Originally posted on Thursday, April 11th, 2013

“In December 1981 a frantic man armed with a sawed-off shotgun, revolver, and knife burst into the Fed and was stopped by guards just outside the boardroom of convened Fed governors, whom he intended to take hostage to publicize the agony they were inflicting on the country.”

The double-digit inflation of the late 1970s portended a potentially ruinous hyperinflation if confidence in, and demand for, the dollar were to collapse.  The threat was real and the potential outcome catastrophic.

Reversing the threatened collapse of the dollar elicited moments of drama worthy of a Robert Ludlum thriller.  While semi-forgotten by many, journalist Steven Solomon’s The Confidence Game: How Unelected Central Bankers Are Governing the Changed World Economy (Simon & Schuster, 1995) recounts some of the fervor of the agon that Volcker precipitated (p. 152):

“One thing telling Fed Reserve Bank presidents and board governors not to be tight was the outcry from small-business people, home builders, auto dealers, retailers, farmers, manufacturing exporters, and unions.  Businesses failed at a record pace.  Farmers were doubly hurt: the strong dollar priced them out of many of their large export markets, while high real interest rates caused foreclosures on the land they had bought with inflation-cheapened debt in the 1970s.  Home builders printed “Wanted” posters of the Fed’s seven governors.  Nasty and threatening letters arrived at the Fed.  In December 1981 a frantic man armed with a sawed-off shotgun, revolver, and knife burst into the Fed and was stopped by guards just outside the boardroom of convened Fed governors, whom he intended to take hostage to publicize the agony they were inflicting on the country.  Volcker reluctantly accepted Secret Service protection.”

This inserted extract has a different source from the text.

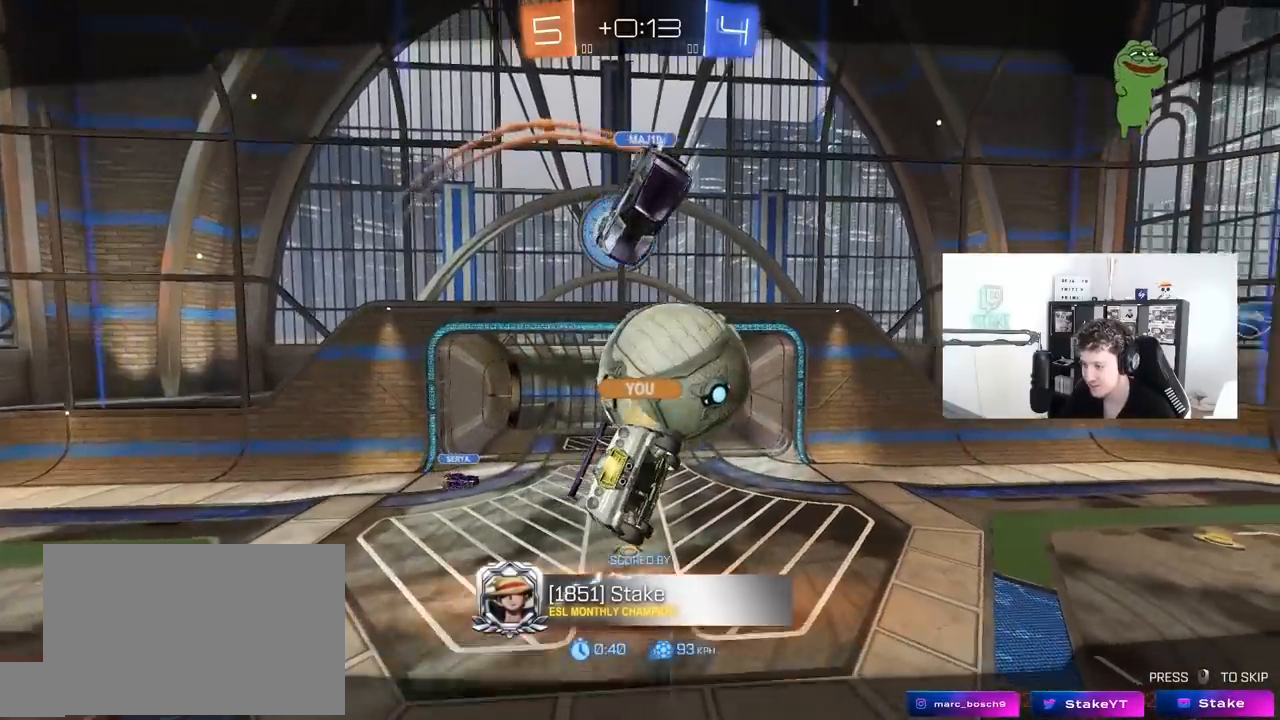
{"keys": [], "mouse": [], "mouse_move": "up-right", "events": []}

Volcker’s strong measures succeeded in slaying the “inflation dragon.”  Disaster was averted and a generation of reasonably equitable prosperity ensued.  That prosperity eventually decayed, under Volcker’s successors, into a series of booms and busts culminating in the panic of 2008, the ensuing Great Recession and chronic joblessness still plaguing America and the world. This does not warrant calumny on Volcker or his successors.

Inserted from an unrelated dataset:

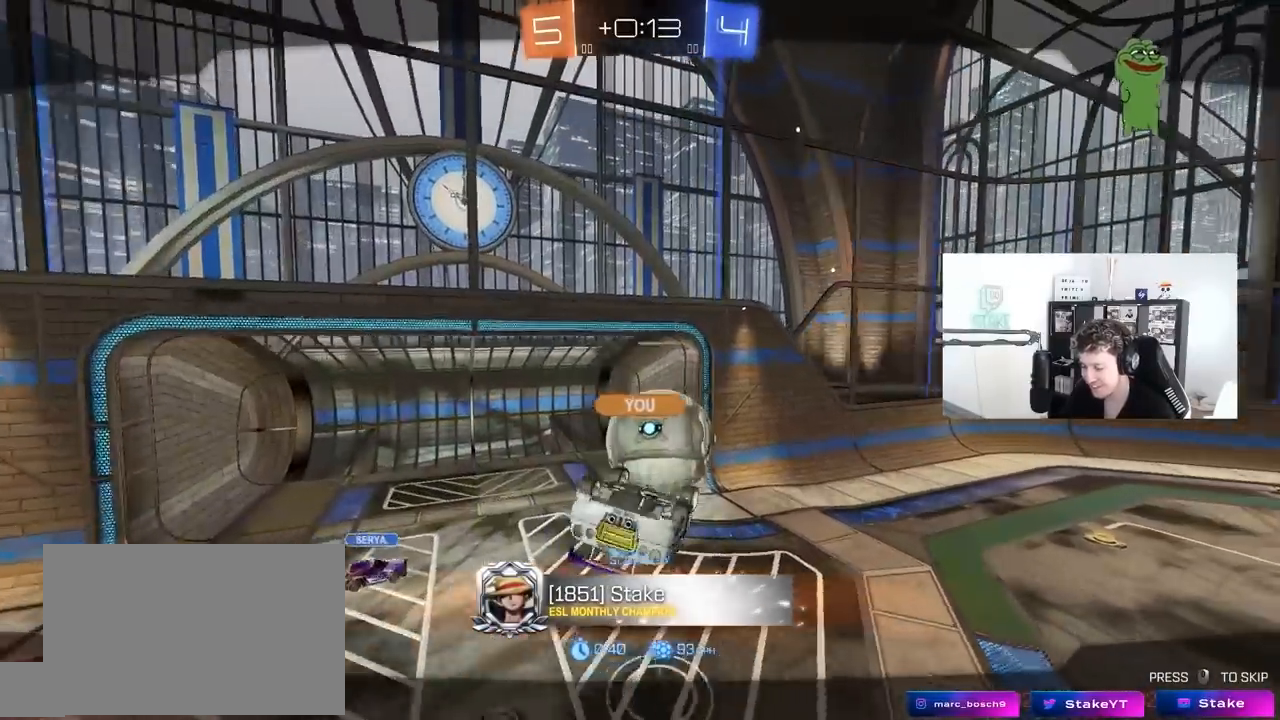
{"keys": [], "mouse": [], "mouse_move": "still", "events": []}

A dollar policy not governed by a rule will fail.   The empirical data are decisive that the gold standard is the “gold standard” of monetary rules, tending toward a climate of opportunity equitable prosperity, financial stability, and security.    The dollar defined as a fixed weight of gold provides the most consistently beneficial tonic to the economy while avoiding the agony that a fiduciary monetary policy, ungovernable by its very nature, will, inevitably, cause.